▸ **Exercise goal**
Give the lines again from the first one up to and including the line with "Названа доля способных лгать ради карьеры", with "Akismet" switched to "Antispam" and everything else unchanged. Leave the pictures out.

▸ **Source information**
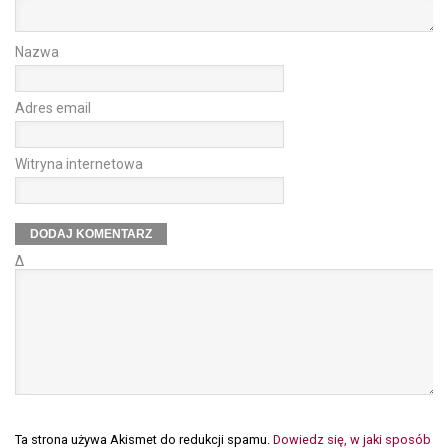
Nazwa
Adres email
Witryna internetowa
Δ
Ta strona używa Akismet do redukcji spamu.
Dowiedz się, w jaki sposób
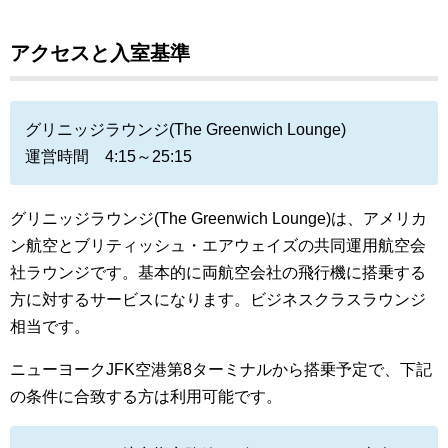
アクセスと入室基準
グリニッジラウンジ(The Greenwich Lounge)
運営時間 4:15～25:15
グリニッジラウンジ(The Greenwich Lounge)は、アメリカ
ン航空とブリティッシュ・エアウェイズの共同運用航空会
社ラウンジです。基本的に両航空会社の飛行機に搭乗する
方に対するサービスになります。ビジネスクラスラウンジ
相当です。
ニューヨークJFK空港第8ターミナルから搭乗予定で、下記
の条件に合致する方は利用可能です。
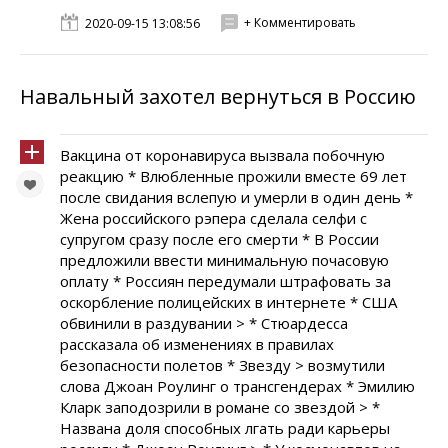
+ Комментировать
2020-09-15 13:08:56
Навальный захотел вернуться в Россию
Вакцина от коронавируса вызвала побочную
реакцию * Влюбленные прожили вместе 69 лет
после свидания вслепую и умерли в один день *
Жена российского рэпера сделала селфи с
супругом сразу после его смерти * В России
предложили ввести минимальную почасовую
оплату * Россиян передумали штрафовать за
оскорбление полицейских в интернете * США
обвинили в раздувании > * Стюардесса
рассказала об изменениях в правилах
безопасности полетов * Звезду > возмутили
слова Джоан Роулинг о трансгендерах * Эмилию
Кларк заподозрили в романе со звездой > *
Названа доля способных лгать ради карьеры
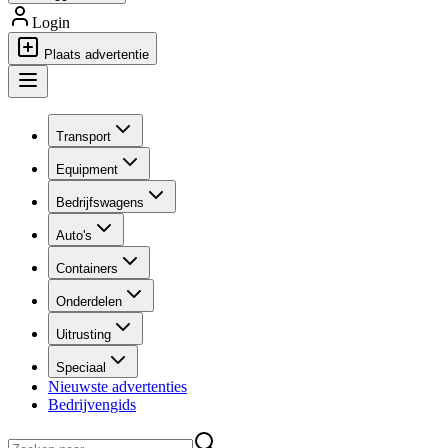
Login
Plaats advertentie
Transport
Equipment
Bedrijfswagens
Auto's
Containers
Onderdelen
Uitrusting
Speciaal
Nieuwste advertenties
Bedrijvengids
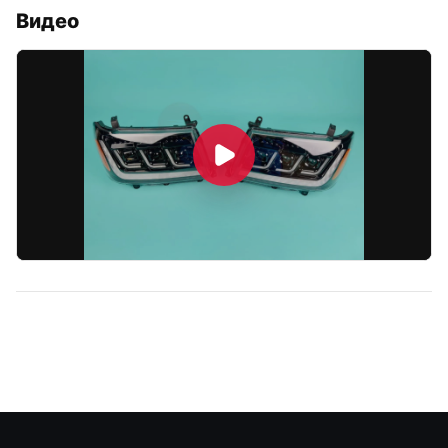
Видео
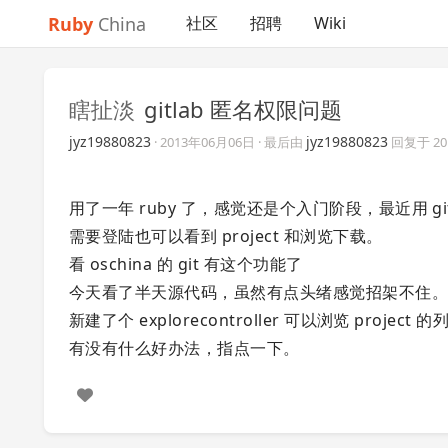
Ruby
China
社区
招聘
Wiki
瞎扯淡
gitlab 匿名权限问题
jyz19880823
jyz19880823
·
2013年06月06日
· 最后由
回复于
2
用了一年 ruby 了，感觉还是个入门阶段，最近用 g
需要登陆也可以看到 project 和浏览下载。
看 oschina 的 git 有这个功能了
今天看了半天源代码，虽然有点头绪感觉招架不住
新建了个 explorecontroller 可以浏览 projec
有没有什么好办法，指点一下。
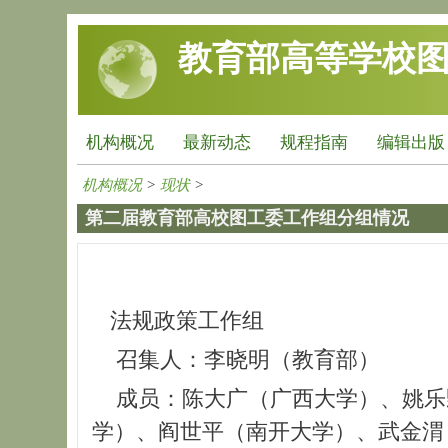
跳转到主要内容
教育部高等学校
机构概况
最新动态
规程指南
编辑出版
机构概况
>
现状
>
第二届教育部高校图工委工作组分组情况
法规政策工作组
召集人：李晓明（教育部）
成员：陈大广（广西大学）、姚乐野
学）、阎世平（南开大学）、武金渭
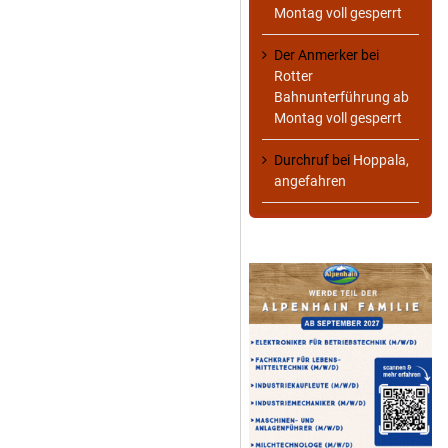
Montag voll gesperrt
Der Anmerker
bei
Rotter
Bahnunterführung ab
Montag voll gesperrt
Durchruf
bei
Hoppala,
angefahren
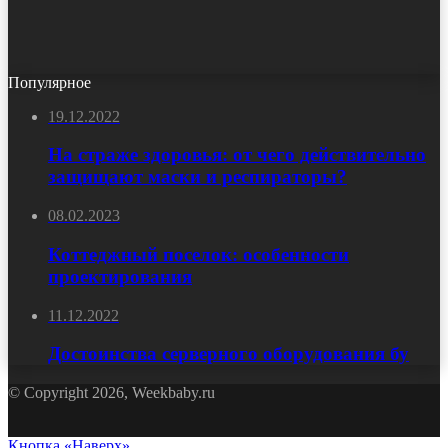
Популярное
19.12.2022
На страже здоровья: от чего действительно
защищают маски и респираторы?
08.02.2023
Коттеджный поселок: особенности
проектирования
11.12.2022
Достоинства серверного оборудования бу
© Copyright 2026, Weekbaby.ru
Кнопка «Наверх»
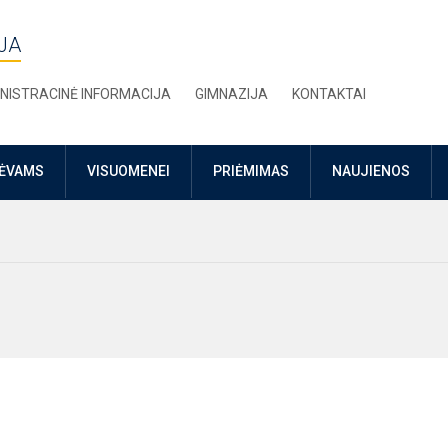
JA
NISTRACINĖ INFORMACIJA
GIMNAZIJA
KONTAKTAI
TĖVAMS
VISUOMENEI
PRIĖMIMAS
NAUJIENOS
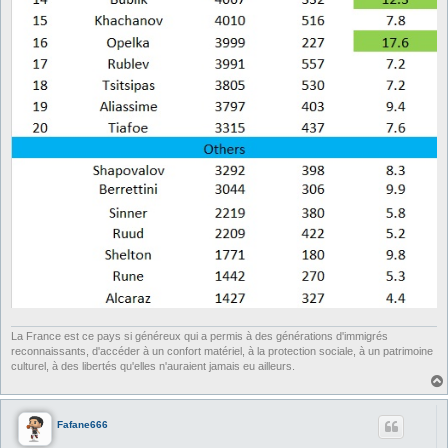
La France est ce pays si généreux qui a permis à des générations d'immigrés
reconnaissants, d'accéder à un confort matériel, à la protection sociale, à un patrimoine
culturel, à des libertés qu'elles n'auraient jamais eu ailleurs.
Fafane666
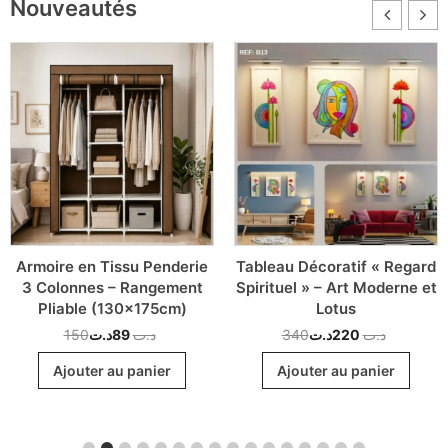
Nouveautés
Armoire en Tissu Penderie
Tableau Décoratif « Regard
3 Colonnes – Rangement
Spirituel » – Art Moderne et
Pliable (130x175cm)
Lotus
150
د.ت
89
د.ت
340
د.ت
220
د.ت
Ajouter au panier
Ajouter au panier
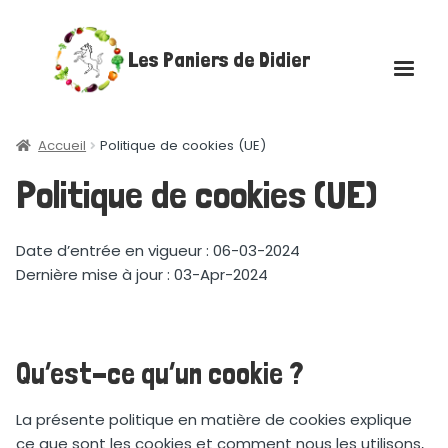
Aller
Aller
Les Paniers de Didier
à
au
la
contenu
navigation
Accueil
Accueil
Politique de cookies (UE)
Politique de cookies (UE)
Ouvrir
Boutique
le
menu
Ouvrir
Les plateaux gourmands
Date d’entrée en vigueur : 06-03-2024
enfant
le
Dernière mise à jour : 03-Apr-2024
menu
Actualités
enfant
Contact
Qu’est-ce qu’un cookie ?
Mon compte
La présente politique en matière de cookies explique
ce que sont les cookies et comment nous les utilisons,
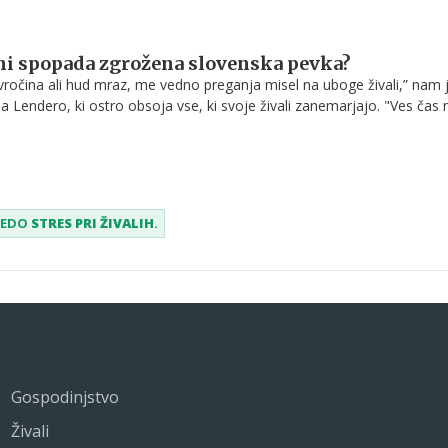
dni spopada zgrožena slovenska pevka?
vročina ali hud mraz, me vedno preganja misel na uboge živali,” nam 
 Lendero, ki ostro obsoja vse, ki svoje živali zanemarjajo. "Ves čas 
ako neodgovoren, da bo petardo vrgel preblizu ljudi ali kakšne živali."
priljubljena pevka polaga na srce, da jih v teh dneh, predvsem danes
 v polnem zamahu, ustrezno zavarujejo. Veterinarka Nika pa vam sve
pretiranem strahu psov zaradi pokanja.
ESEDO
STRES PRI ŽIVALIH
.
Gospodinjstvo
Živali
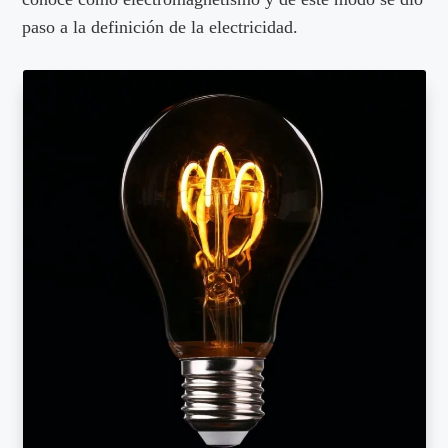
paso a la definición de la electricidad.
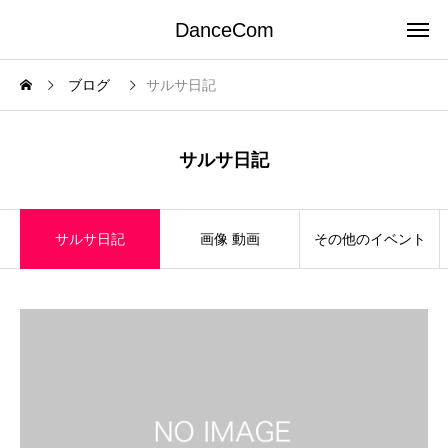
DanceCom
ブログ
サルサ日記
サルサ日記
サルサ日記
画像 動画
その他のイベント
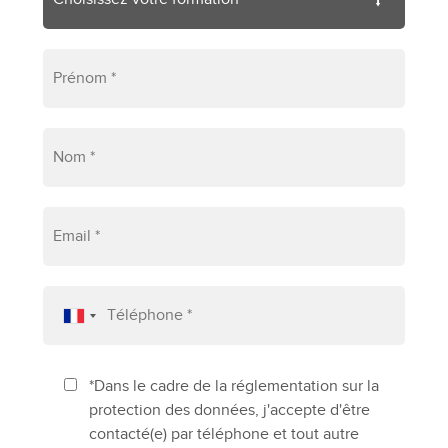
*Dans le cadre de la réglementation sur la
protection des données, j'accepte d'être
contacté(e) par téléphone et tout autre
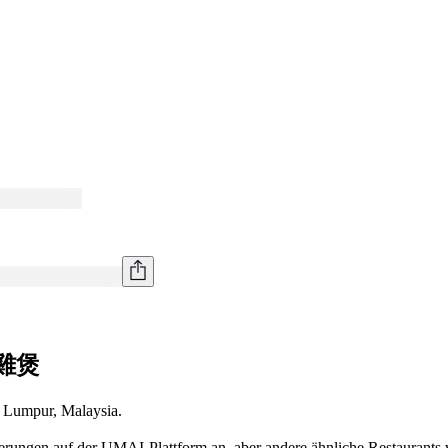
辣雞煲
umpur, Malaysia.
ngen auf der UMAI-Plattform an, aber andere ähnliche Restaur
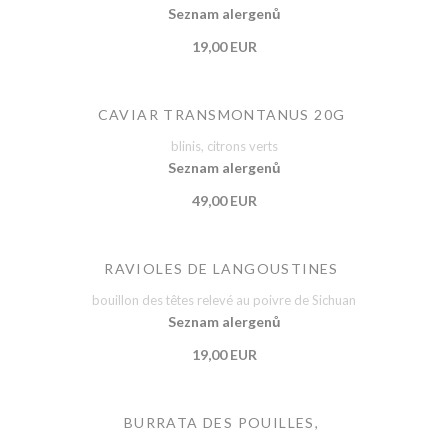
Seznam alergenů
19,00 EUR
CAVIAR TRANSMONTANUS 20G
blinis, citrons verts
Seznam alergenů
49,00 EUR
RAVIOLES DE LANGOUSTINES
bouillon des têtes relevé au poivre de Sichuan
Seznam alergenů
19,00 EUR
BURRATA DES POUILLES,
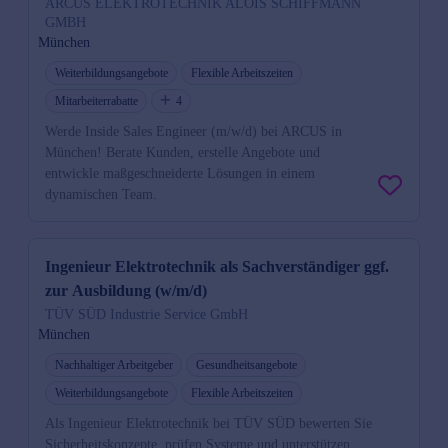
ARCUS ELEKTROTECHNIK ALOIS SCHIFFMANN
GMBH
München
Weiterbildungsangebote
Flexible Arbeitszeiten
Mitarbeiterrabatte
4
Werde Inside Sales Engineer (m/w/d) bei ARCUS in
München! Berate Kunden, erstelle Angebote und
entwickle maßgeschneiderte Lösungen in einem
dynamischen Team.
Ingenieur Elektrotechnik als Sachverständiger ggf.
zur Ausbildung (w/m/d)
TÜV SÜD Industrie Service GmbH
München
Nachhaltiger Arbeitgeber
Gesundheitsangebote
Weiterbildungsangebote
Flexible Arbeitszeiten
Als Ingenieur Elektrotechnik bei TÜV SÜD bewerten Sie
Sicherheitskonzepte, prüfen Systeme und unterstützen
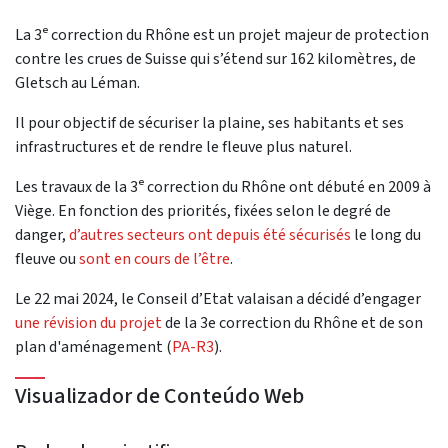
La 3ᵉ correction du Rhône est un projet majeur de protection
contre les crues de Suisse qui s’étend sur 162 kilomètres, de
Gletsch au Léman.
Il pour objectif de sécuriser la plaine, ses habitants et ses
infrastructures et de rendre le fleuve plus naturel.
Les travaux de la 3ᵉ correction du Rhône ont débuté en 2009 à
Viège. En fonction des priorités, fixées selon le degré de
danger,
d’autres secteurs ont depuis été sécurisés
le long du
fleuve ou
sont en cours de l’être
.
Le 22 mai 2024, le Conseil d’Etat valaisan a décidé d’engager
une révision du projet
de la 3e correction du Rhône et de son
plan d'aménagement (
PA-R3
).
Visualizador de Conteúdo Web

▸ **Answer to this exercise**
Nazwa
Adres email
Witryna internetowa
Δ
Ta strona używa Antispam do redukcji spamu.
Dowiedz się, w jaki sposób
アクセスと入室基準
グリニッジラウンジ(The Greenwich Lounge)
運営時間 4:15～25:15
グリニッジラウンジ(The Greenwich Lounge)は、アメリカ
ン航空とブリティッシュ・エアウェイズの共同運用航空会
社ラウンジです。基本的に両航空会社の飛行機に搭乗する
方に対するサービスになります。ビジネスクラスラウンジ
相当です。
ニューヨークJFK空港第8ターミナルから搭乗予定で、下記
の条件に合致する方は利用可能です。
+ Комментировать
2020-09-15 13:08:56
Навальный захотел вернуться в Россию
Вакцина от коронавируса вызвала побочную
реакцию * Влюбленные прожили вместе 69 лет
после свидания вслепую и умерли в один день *
Жена российского рэпера сделала селфи с
супругом сразу после его смерти * В России
предложили ввести минимальную почасовую
оплату * Россиян передумали штрафовать за
оскорбление полицейских в интернете * США
обвинили в раздувании > * Стюардесса
рассказала об изменениях в правилах
безопасности полетов * Звезду > возмутили
слова Джоан Роулинг о трансгендерах * Эмилию
Кларк заподозрили в романе со звездой > *
Названа доля способных лгать ради карьеры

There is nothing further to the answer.